Plötzlich ist ein fester Bestandteil meines Lebens nicht mehr da. Ich falle. Meine Welt ist von jetzt auf gleich nicht mehr die selbe und doch muss sie sich weiter drehen. Eine Situation, durch die jeder von uns durch muss: Ein Elternteil verstirbt.
Jetzt ist es auf den Tag ein Jahr her, dass ich diesen gefürchteten Anruf erhielt. „Es sieht nicht gut aus. Kannst du kommen?“ Das Unfassbare ist eingetreten. Eine Welle der Trauer und Angst schlägt über mir zusammen.
Der Autopilot schaltet sich ein. 500 Kilometer Auto fahren. Ich funktioniere. Telefonate mit Verwandten und Freunde führen um sie zu informieren. Ich funktioniere. Gespräche mit dem Bestatter führen. Ich funktioniere. Dazwischen sitze ich immer wieder ungläubig vor mich her starrend da und breche in Tränen aus.
Und doch gibt es in der Zeit etwas Schönes: Der unglaubliche Zusammenhalt und Zusammenrücken in der Familie. Freunde, die bedingungslos einfach da sind. Wir verstehen uns ohne zu sprechen. Wir sind füreinander da.
Trauer ist nicht nur schwarz
Es braucht Zeit bis ich wieder zu mir gefunden habe und Dinge wahrnehmen kann. Die kleinen und großen Gesten der Anteilnahme von Freunden und Kollegen. Aber auch Menschen, die keine Empathie zeigen (können).
Einen eigenen Weg zu finden, wie ich trauern und mit der neuen Situation umgehen soll, ist nicht einfach. Gibt es eigentlich noch diesen einen Weg? Muss ich noch schwarze Kleidung tragen, wie es noch vor Jahren üblich war? Was denken die anderen über mich? Trauere ich wirklich genug?
Allein diese Gedanken zeigen mir, dass wir in unserer Gesellschaft noch nicht so offen sind wie wir es sein könnten und vielleicht auch sollten. Jeder hat seinen eigenen Weg mit Schicksalsschlägen jeder Art umzugehen. Und doch gibt es Menschen, die es immer besser wissen.
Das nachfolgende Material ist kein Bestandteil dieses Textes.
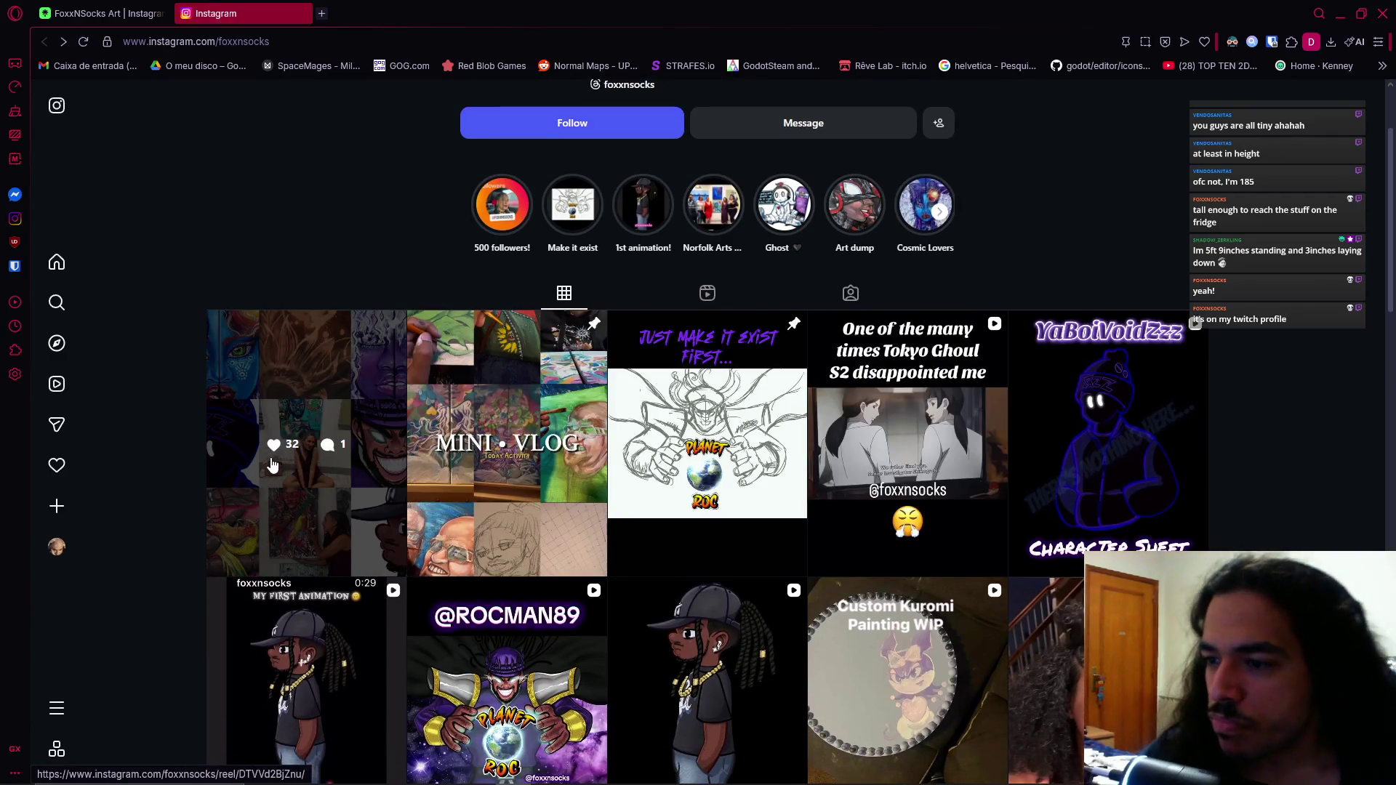
click(293, 463)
Ich habe für mich selbst einen Weg gefunden zu trauern. Für mich ist es eine Playlist auf Spotify, ein Tannenzapfen aus dem Wald und Coco. Diese Dinge helfen mir. Nur mir. Denn das ist mein persönlicher Weg damit umzugehen. Also wenn deine Welt plötzlich stillsteht, finde deine persönlichen Dinge, die dir helfen. Es ist egal was andere davon halten. Denn wichtig in solchen Situation ist nur, dass es dir als betroffene Person hilft.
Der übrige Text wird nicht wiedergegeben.